Dia terdiam. Otomatis aku memandangi kedua bola mata coklat gelap berkilauan di wajahnya. Sinar jenaka itu ada di sana. Di luar dugaanku, ia tertawa, tergelak. Hah? Apa dia benar-benar tertawa? Aku terpana. Dia tertawa!

"Apa seperti ini catatan penyemangatmu hari ini?" Diliriknya sebaris tulisanku di kertas itu. Dibacanya sedikit keras sambil mendekatiku.

"Dear, Lutut, ... jangan membuatku menderita lebih lama! Ahahaha!"

Dia tertawa. Lagi. Wow! Wajahnya jadi lebih manis. Tawanya itu, cerianya itu, sensasi bahagianya itu, 'jleb!' -- mendarat tepat di tengah hatiku.

Eeeh??!

Dag-dag, dig-dig, dug-dug!! Dag-dag, dig-dig, dug-dug!!
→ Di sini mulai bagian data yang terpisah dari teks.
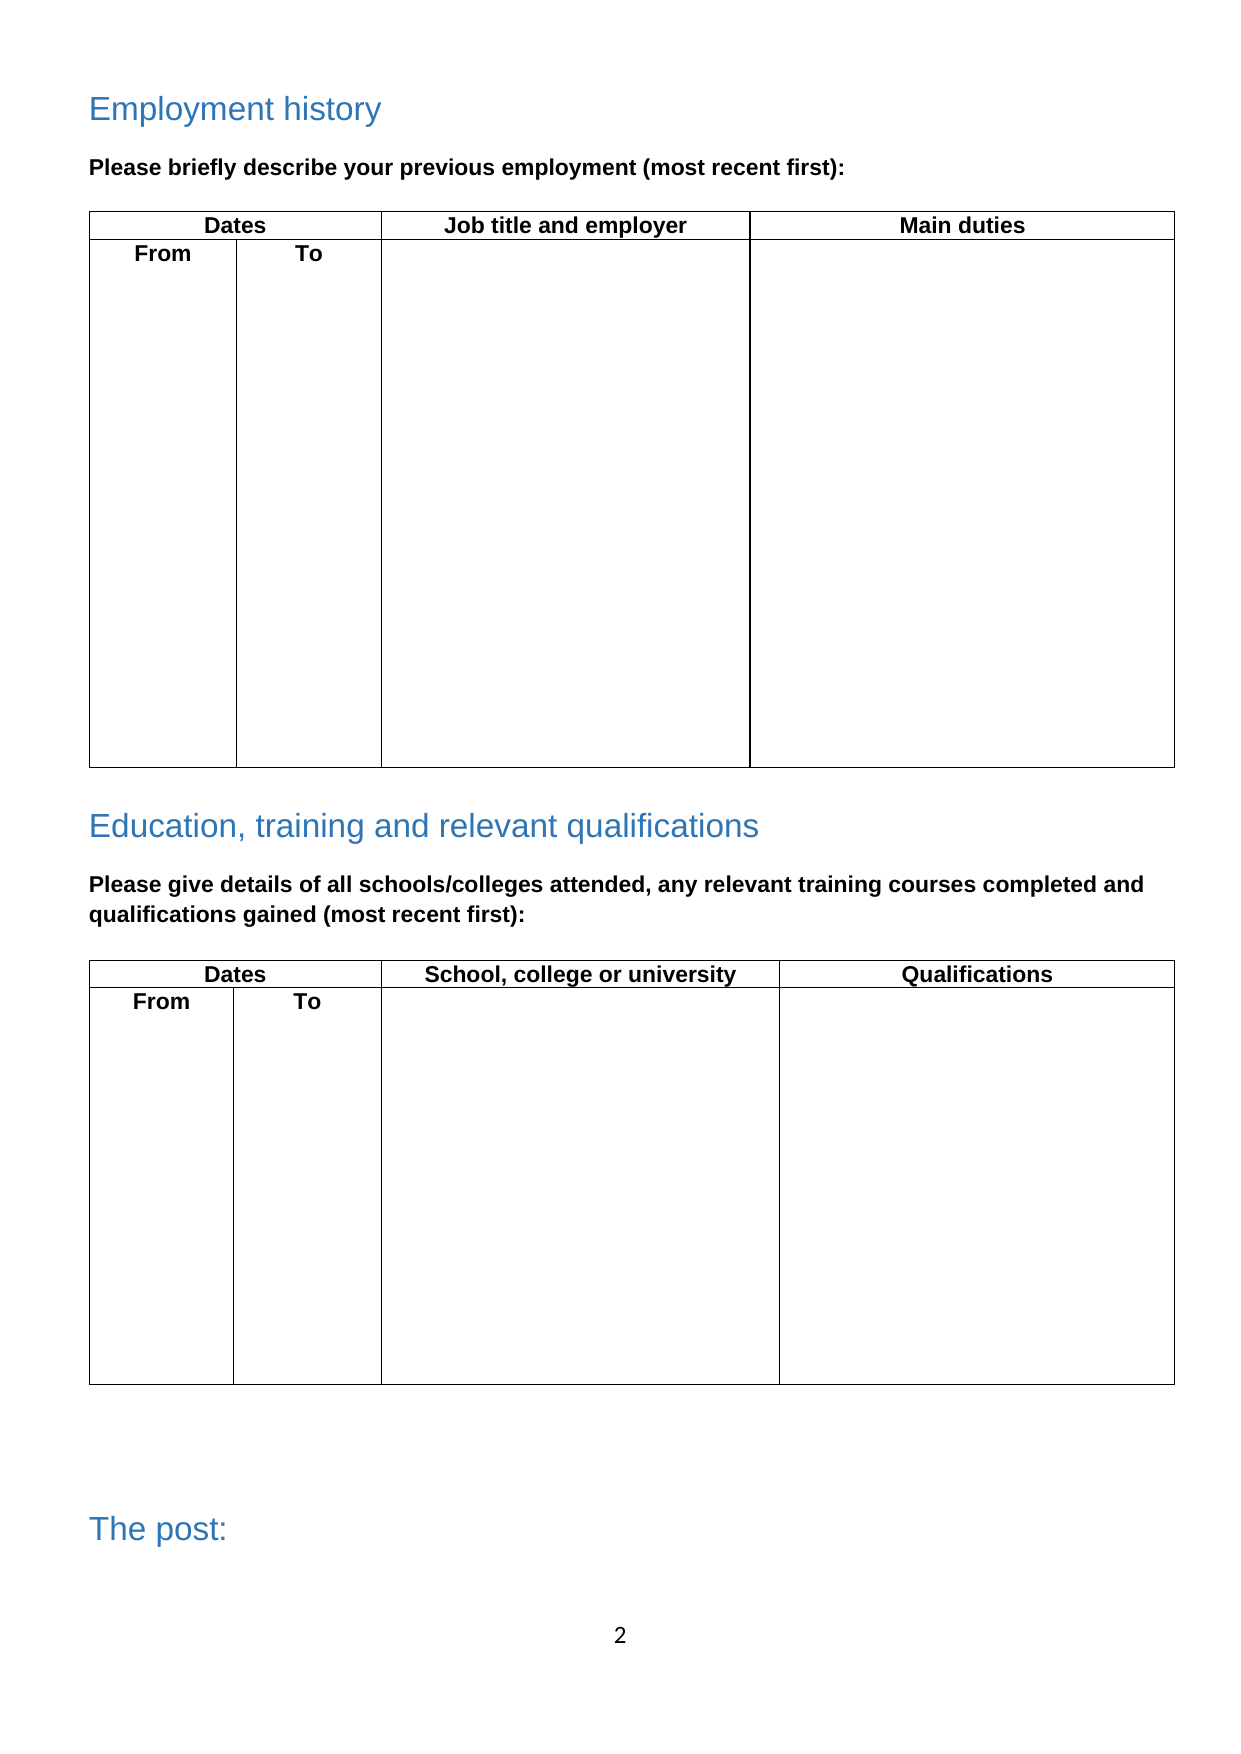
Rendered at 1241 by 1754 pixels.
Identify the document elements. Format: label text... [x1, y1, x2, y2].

Ya Tuhan, debaran apa ini di dadaku? Apa jangan-jangan aku jatuh cinta kepada sahabatku sendiri? O'ow! Adakah tombol 'pause' di sini? Tidakkah waktu dan tempat saat ini kurang tepat, sedikit kurang mendukung untuk jatuh cinta?

Hmm, berhentilah bermain-main dengan hal seserius itu, Red! Lebih baik fokuskan dirimu pada peristiwa fenomenal yang sedang terjadi. Apakah itu? Yap! Si pemurung maksimum, akut, dan manusia paling jarang tersenyum di dunia sedang tertawa di depanmu.

Aku tidak percaya ini! Aku berhasil membuatnya tertawa!

Dan berapa kata tadi yang keluar dari mulutnya? Lebih dari jumlah jari di kedua tanganku? Aha! Red, ini pencapaian yang luar biasa! Si pemurung ternyata bisa tertawa. Sepagi ini, lho! Wah, kau jenius, Red!